Creating Rapport with Clients

Last week, I was in Texas working on a project, and had a couple of interesting customer service experiences.  One night, I visited a new resort hotel and spa that had opened this past January.  It's a large facility, 1000+ rooms, with a 27,000 square foot 30+ treatment room spa.  I timed my visit to arrive just before the spa was closing, assuming that they would not be too busy with clients then, and I would not be a distraction.  The spa is nicely situated on the side of the resort, with its own separate dramatic entrance.  It’s a beautiful space, done in soothing earthy colors that are at one with the Texas Hill Country, and all of the finishes were various shades and textures of stone and wood.

I approached the front desk and asked if I could have a tour.  I was given the cursory glimpse of the fitness area, empty, and the spa café, also closed, due to the late hour.  A friendly spa attendant then took over and gave me a thorough tour of the women’s locker room and wet amenities, which were quite lovely, and walked me downstairs to the lounge area.  However, when I asked if I could see a treatment room, I was told that a supervisor would need to be consulted.  So we went back upstairs to the front desk and asked the supervisor if I could see a treatment room.  She looked at her computer for a moment and then answered, no, she couldn’t show me a treatment room.  Just, no, we can’t do that.  Hmmm, they’re all, like, busy?  The décor is a secret?

But okay, whatever, I checked out the retail area and left the spa.  I took a walk into the resort lobby, which was a dramatic soaring space, but with lots of intimate seating areas around fireplaces.  The seating/fireplace theme extended outside, and lots of families and kids were running around enjoying the evening.  I decided to stay there and have a light dinner, and walked into one of the restaurants.  It was not busy, and I was able to be seated outside.  In a few minutes, someone brought me water, but it took a few more minutes until I saw a waiter, probably 5 minutes in total.  I ordered a glass of wine, salad, and appetizer as my entrée.  The salad came about 10 minutes later, still no wine.  Eventually the wine showed up, and then the appetizer.  However they had never cleared away the extra settings at the table.  The food was very good, and the view lovely, which is good, as no one really spoke to me.  When I received the $40 check from the waiter, he handed me a closed pen to sign with.  I pushed back my chair to leave, dropping the pen, and another waiter just watched me while I picked it up.  No goodbye, thanks for coming, nice to have you, etc.  Lovely place, good food, no soul.
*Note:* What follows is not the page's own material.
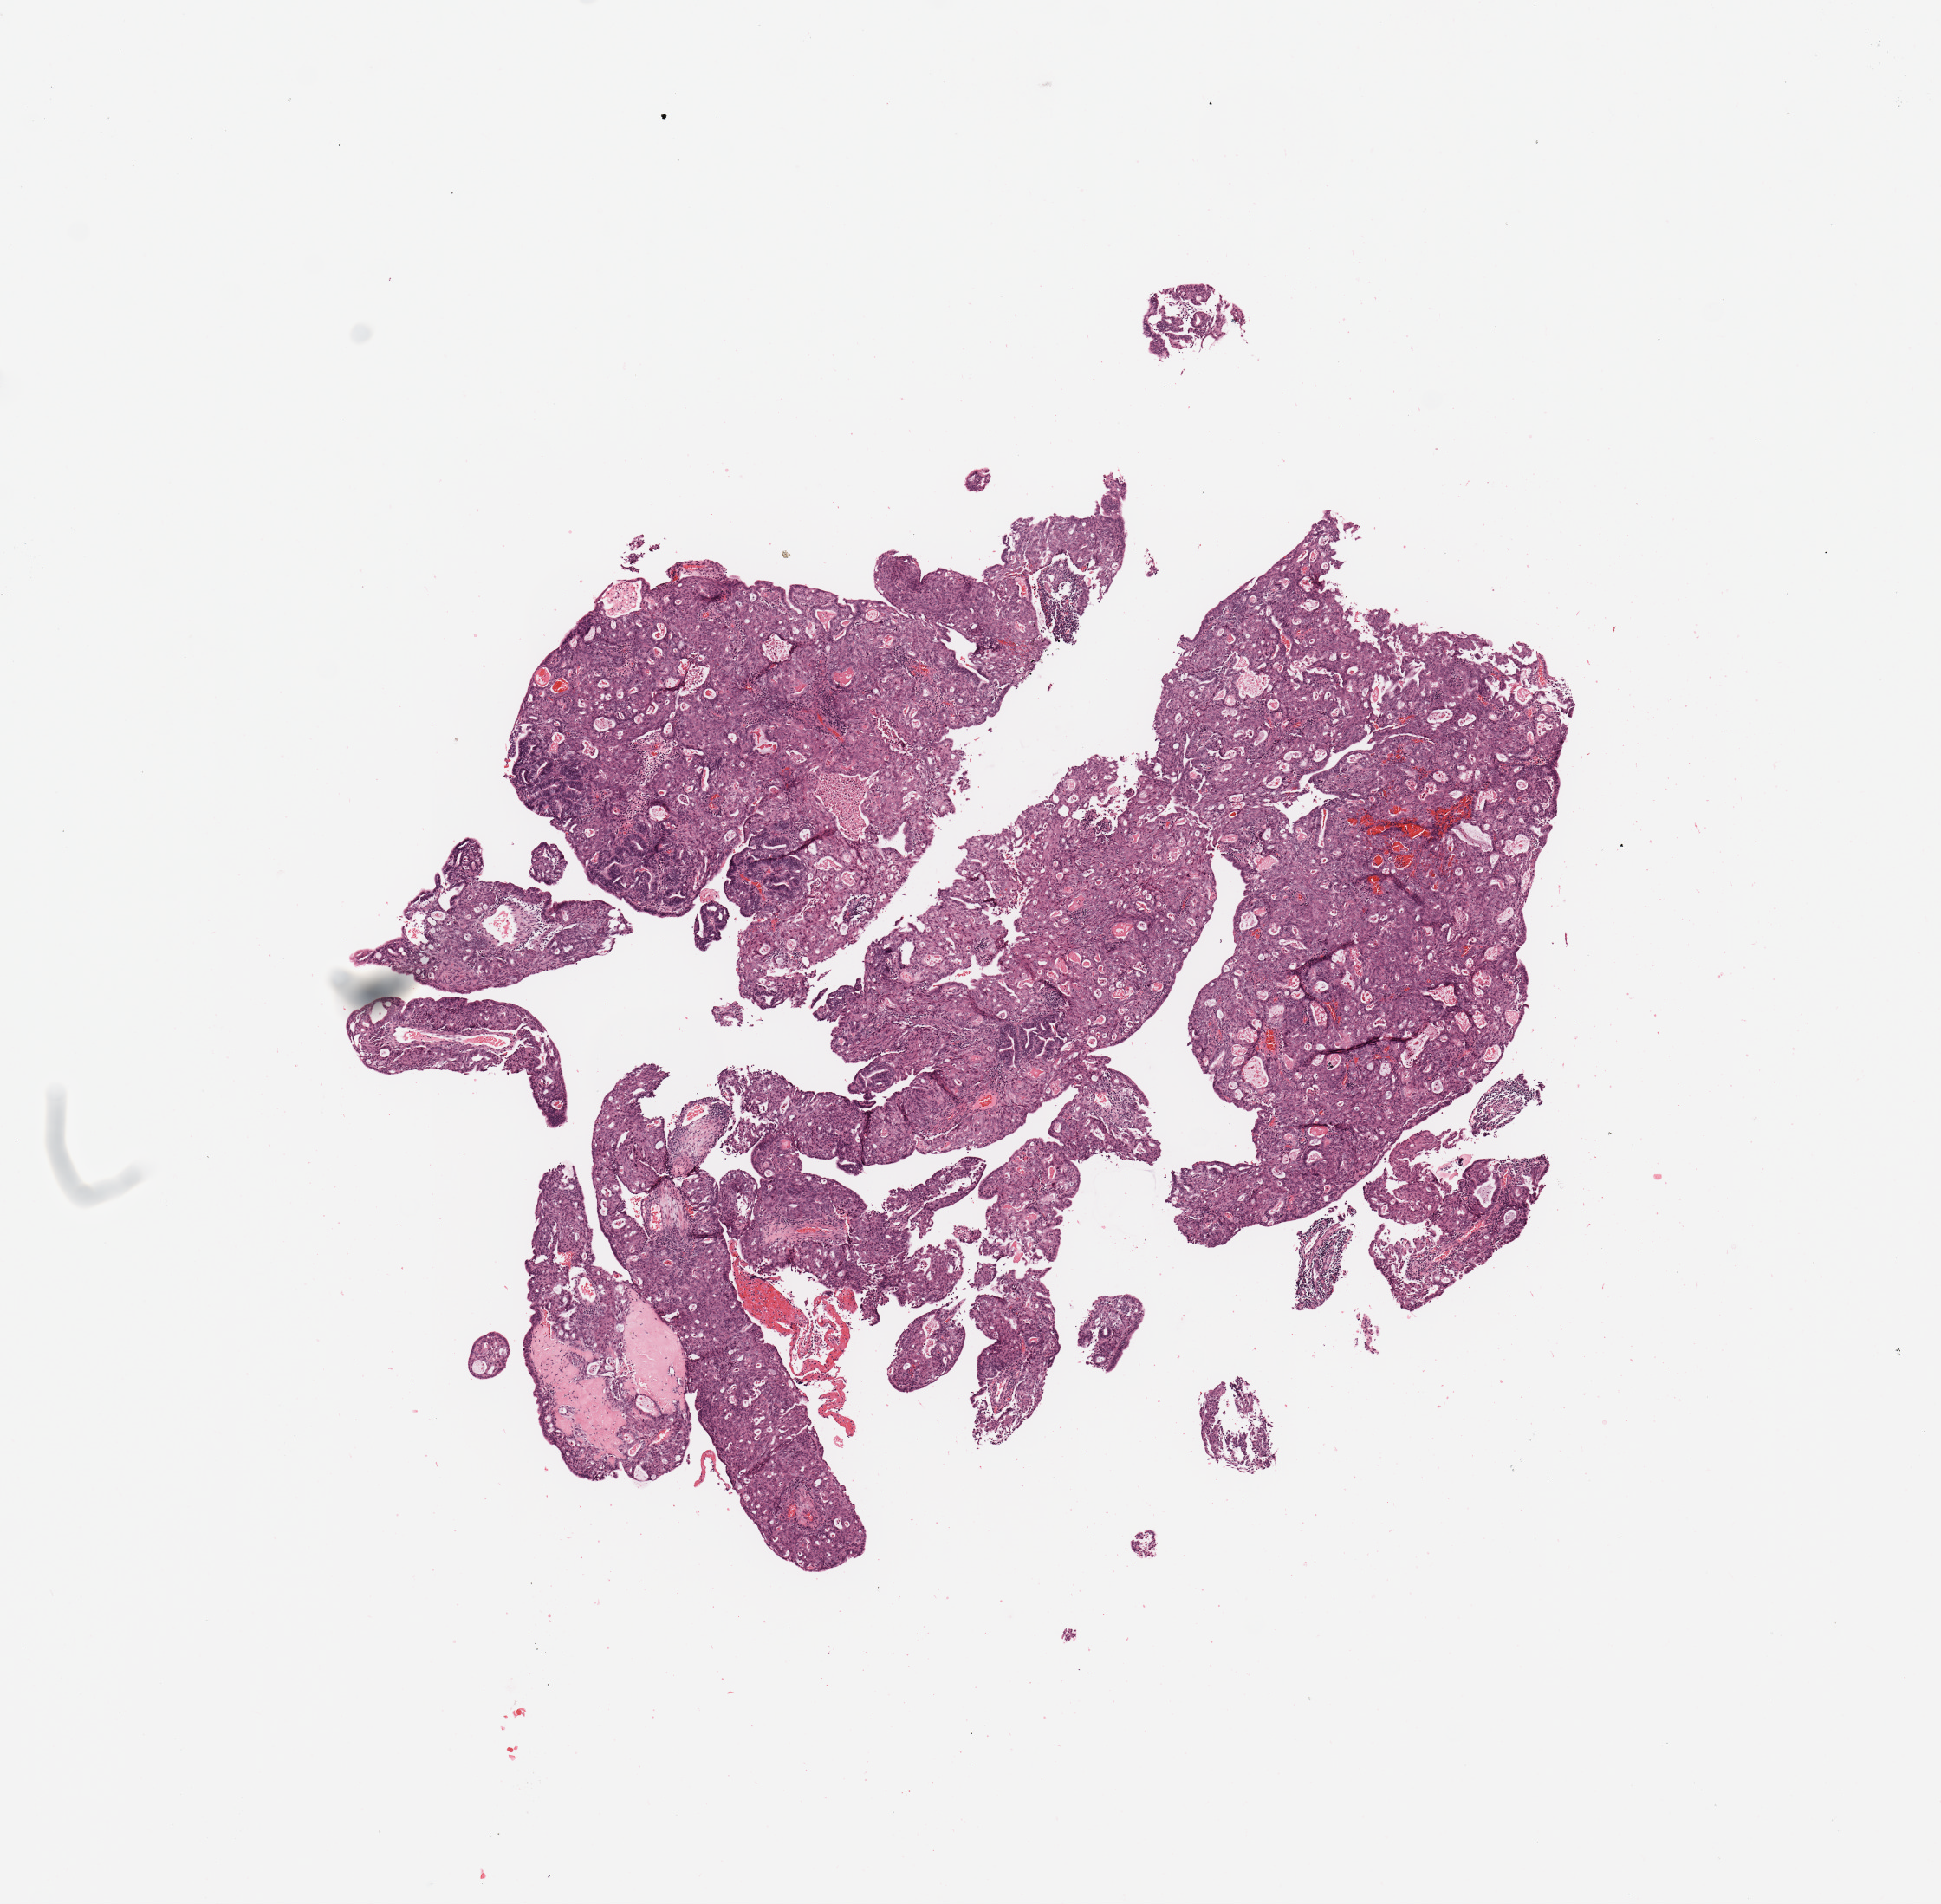
Hematoxylin and eosin (H&E) stained whole-slide image — whole scanned area (about 8.9 x 8.7 mm, from a 20x scan) shown as a low-resolution overview. Uterus, tumour tissue. 60-year-old female patient. Histologic grade: G1 (well differentiated).
Diagnosis: Endometrioid adenocarcinoma, NOS. AJCC pathologic stage: I.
The next night, I ventured out to a casual Mexican grill in a busy mall-type shopping area, opposite a huge movie theatre.  This restaurant was also not busy, and I was seated immediately.  Being a single female, restaurants will often try to be more sensitive to where you would like to be seated, and this was no exception.  Happily, I was facing the Celtics game on the bar TV.  The waitress came immediately to see if I had any questions about the menu, and she was jocular and friendly.  I ordered a beer and she suggested I have it “dressed;” turns out that means with lime and salt, what do I know?  I ordered fish tacos with chipotle mayo on the side.  The tacos came quickly, and although the mayo was not on the side, it was not too spicy and the food was quite good.  The waitress checked on me at the right interval, and asked if I wanted another beer.  I told her one was my limit and she joked that she didn’t have the same issue.  I let her know the mayo was not on the side, but it was fine just the same.  She was concerned that the order had not been delivered as she had placed it, and went her way.  When I finished, she inquired about dessert, which I declined.  But a few minutes later, she placed a plate of warm chocolate cake and cinnamon-dusted vanilla ice cream in front of me; when I looked at her in surprise, she whispered “chipotle mayo” and hustled off.  I confess I did eat half of the cake and ice cream, and it was great.  The bill was $14, before tip, and I’ll definitely go back.  It didn’t have a soaring lobby or outdoor fireplaces, but I did feel very comfortable and welcome there.

I’m relating these experiences to remind you of the importance of client rapport in your spa.  I mean, how hard is it to talk to someone?  And it’s free!  I’m not advocating being overly friendly, but making people feel at home is not that complicated, and it doesn’t take a big manual.  It takes staff who are people-oriented and friendly.  I don't blame the spa for having a policy of not showing treatment rooms (although I can't say I support it), but I do think there is a nicer way to explain it than, "no."  Are your clients being made to feel welcome?   Beautiful décor may bring clients to see a spa or restaurant one time, but it doesn’t bring them back a second time, your people do.  Invest wisely!